# Alles Gute pixelpeter und Sockenralf



## Gerhard Bäurle (12 März 2008)

Alles Gute zum Geburtstag!


----------



## marlob (12 März 2008)

Auch von mir ein

:sm20:


----------



## Larry Laffer (12 März 2008)

... dem schhliesse ich mich gerne an ...
:sm20:


----------



## mst (12 März 2008)

Ich wünsche ebenfalls alles gute:sm20:


----------



## crash (12 März 2008)

von mir ebenfalls alles gute :sm24:


----------



## Lipperlandstern (12 März 2008)

Lasst es Euch gutgehen und einen Herzlichen Glückwunsch


----------



## lorenz2512 (12 März 2008)

hallo,
alles gute für euch beiden:s11:


----------



## Kai (12 März 2008)

Auch von mir alles Gute zum Geburtstag.

:sm20: 

Gruß Kai


----------



## jabba (12 März 2008)

Auch von mir alles Gute an die jungen "Hüpfer"   

:sm20:


----------



## Dabbes vorm Herrn (12 März 2008)

Unbekannterweise, aber trotzdem ebenfalls ein paar Glückwünsche rüber sendet ....:-D


----------



## godi (12 März 2008)

Und von mir auch noch alles gute zum Geburtstag!






godi


----------



## Sockenralf (12 März 2008)

Hallo zusammen,

Mutschas Grazias euch allen   



MfG


----------



## Rainer Hönle (13 März 2008)

Auch von mir noch nachträglich alles Gute zum Geburtstag.


----------

Übungsaufgaben -
**1)** Entnimm dem Geburtstagsthread wortgetreu den Teil, der mit „Unbekannterweise, aber trotzdem“ anfängt und bis einschließlich „noch alles gute zum Geburtstag!“ weitergeht.
**2)** Beantworte zum Geburtstagsthread:
(a) An welchem Datum hat Rainer Hönle seinen Beitrag geschrieben?
(b) Mit welchen Worten bedankt sich Sockenralf bei allen?
(c) Als was bezeichnet jabba die Geburtstagskinder?

Bereitgestellte Einträge -

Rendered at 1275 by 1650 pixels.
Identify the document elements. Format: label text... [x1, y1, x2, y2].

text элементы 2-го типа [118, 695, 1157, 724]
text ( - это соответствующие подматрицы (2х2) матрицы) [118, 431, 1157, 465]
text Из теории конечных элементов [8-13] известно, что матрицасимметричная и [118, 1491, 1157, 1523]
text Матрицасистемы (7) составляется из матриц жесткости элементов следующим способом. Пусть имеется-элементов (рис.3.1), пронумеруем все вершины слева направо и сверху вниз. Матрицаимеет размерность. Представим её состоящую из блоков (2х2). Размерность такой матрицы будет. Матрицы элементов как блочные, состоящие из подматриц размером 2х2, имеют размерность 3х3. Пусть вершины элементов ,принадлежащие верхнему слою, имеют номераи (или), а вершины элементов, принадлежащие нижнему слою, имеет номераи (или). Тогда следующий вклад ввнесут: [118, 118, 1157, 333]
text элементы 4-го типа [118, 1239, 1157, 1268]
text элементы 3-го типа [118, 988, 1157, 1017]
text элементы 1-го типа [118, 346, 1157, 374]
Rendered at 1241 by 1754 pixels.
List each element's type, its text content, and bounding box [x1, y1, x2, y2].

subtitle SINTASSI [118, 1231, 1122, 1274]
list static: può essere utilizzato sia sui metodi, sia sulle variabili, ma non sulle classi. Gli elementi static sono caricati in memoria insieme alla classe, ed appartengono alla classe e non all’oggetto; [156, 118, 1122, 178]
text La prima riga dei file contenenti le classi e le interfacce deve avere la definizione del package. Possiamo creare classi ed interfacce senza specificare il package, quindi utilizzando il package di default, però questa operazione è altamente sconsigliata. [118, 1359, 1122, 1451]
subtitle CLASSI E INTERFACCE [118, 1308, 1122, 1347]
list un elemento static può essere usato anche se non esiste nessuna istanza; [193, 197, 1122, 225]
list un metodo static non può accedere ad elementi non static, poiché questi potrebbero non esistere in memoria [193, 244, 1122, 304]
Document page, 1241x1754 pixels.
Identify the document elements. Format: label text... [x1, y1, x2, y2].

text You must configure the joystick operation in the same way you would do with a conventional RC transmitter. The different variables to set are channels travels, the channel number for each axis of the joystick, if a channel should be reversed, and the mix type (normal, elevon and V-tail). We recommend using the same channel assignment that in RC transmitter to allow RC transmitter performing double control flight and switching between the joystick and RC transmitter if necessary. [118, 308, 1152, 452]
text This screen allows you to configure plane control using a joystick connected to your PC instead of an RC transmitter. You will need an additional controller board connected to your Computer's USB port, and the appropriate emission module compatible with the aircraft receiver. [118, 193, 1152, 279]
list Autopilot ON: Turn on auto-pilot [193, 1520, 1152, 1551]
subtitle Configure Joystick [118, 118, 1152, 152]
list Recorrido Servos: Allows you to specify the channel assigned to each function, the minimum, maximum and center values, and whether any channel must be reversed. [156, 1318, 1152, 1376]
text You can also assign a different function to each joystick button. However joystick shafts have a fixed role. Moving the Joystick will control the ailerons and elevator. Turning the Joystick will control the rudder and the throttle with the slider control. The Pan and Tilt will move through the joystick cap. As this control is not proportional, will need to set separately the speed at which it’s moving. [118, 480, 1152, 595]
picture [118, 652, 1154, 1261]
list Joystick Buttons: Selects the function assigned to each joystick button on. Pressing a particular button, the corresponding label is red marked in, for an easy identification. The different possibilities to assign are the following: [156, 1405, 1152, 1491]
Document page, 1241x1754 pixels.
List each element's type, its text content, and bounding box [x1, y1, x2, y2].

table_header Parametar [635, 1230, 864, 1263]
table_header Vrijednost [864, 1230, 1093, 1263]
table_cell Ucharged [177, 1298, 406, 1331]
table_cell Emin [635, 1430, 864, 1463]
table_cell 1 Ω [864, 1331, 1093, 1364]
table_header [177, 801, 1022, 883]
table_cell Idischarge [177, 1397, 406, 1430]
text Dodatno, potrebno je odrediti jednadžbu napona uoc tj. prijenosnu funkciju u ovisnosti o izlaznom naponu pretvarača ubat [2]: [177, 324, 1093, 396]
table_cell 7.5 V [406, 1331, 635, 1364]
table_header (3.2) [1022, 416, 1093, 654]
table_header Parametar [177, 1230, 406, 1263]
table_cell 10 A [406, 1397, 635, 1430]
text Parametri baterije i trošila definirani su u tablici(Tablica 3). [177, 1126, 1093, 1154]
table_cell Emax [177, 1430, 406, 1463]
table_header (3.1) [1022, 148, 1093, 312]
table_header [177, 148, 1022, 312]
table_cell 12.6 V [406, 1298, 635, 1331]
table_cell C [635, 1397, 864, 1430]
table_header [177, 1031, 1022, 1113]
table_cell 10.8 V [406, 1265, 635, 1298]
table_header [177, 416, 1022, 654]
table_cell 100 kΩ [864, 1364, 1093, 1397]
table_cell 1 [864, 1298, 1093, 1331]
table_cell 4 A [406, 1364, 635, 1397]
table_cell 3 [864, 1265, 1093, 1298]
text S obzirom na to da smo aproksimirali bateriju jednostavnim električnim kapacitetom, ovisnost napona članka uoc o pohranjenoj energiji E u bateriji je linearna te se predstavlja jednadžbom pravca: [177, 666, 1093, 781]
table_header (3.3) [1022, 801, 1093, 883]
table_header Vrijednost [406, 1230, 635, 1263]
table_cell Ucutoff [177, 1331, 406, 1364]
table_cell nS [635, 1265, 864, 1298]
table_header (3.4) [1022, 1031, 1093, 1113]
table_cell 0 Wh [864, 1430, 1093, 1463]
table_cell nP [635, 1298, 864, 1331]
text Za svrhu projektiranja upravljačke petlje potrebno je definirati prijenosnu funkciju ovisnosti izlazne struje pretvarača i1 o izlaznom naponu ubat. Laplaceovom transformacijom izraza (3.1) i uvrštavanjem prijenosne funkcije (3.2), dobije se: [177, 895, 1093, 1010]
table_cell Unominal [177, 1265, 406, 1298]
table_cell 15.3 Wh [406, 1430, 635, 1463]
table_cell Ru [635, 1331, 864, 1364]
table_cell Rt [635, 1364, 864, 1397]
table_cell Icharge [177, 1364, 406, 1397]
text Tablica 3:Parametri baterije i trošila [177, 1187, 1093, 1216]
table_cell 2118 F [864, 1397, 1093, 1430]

Lösungen je Aufgabe -
**1)**
Unbekannterweise, aber trotzdem ebenfalls ein paar Glückwünsche rüber sendet ....:-D


----------



## godi (12 März 2008)

Und von mir auch noch alles gute zum Geburtstag!

**2)**
(a) Am 13. März 2008.
(b) „Mutschas Grazias euch allen“.
(c) Als die jungen „Hüpfer“.